— 给定文本 —
::::
MySQL脏页:当内存数据页跟磁盘数据页内容不一致的时候,称这个内存页为脏页
Multi-threaded slave statistics段字符串解释:
seconds elapsed :上一次统计跟这一次统计的时间间隔
events assigned:总共有多少个event被分配执行,计的是总数。
worker queues filled over overrun level:多线程同步中,worker 的私有队列长度超长的次数,计的是总数。
waited due a Worker queue full :因为worker的队列超长而产生等待的次数,计的是总数。
waited due the total size :超过最大size的次数,这个由参数slave_pending_jobs_size_max 指定。
waited at clock conflicts :因为逻辑时间产生冲突的等待时间,单位是纳秒。
waited (count) when Workers occupied :因为workder被占用而出现等待的次数。(总计值)。
waited when Workers occupied :因为workder被占用而出现等待的总时间,总计值,单位是纳秒。
page_cleaner段字符串解释:
1000ms :每1秒钟做一次刷新页的操作。
loop took 13095ms:刷新循环的实际经历时间。
flushed=2000 :脏页数值。
evicted=0:lru 列表尾部刷新的页数
刷脏页的时机:
(1)redo log写满时,没有空间了,此时需要将checkpoint向前推进,推进的这部分日志对应的脏页刷入到磁盘,此时所有的更新全部阻塞,此时写的性能变为0,必须待刷一部分脏页后才能更新。
(2)系统内存不足时,需要将一部分数据页淘汰掉,如果淘汰的是脏页,需要先将脏页同步到磁盘。
::::
— 练习说明 —
逐字照录这段MySQL说明中的一部分:从含有“waited due the”的那几个字起,抄到“页,需要先将脏页同步到磁盘。”为止。 完成本练习无需参考这些条目。
::::
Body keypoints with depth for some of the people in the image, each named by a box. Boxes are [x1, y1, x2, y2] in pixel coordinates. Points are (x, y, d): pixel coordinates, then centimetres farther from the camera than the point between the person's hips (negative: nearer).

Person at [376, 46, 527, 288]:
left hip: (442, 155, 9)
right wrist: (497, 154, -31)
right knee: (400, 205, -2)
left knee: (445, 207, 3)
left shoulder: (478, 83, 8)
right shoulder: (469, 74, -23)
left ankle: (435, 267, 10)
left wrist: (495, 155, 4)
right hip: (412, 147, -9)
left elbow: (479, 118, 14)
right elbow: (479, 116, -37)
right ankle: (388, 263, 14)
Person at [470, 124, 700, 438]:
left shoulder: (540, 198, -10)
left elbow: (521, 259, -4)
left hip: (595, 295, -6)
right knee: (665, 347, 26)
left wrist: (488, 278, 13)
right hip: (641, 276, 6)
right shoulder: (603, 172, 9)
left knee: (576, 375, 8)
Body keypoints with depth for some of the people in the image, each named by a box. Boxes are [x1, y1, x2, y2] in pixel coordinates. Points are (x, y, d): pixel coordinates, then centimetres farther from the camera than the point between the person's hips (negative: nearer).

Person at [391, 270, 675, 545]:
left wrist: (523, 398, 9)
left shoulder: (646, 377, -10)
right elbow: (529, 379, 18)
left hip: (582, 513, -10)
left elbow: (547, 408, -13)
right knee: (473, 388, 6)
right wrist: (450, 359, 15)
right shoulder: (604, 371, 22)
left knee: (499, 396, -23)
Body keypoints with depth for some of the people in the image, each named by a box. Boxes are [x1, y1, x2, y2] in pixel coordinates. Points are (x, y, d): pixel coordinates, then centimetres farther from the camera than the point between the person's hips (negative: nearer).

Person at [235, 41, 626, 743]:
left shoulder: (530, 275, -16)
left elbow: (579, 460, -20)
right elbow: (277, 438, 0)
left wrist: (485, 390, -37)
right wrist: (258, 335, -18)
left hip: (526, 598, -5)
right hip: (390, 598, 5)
::::
— 任务结果 —
waited due the total size :超过最大size的次数,这个由参数slave_pending_jobs_size_max 指定。
waited at clock conflicts :因为逻辑时间产生冲突的等待时间,单位是纳秒。
waited (count) when Workers occupied :因为workder被占用而出现等待的次数。(总计值)。
waited when Workers occupied :因为workder被占用而出现等待的总时间,总计值,单位是纳秒。
page_cleaner段字符串解释:
1000ms :每1秒钟做一次刷新页的操作。
loop took 13095ms:刷新循环的实际经历时间。
flushed=2000 :脏页数值。
evicted=0:lru 列表尾部刷新的页数
刷脏页的时机:
(1)redo log写满时,没有空间了,此时需要将checkpoint向前推进,推进的这部分日志对应的脏页刷入到磁盘,此时所有的更新全部阻塞,此时写的性能变为0,必须待刷一部分脏页后才能更新。
(2)系统内存不足时,需要将一部分数据页淘汰掉,如果淘汰的是脏页,需要先将脏页同步到磁盘。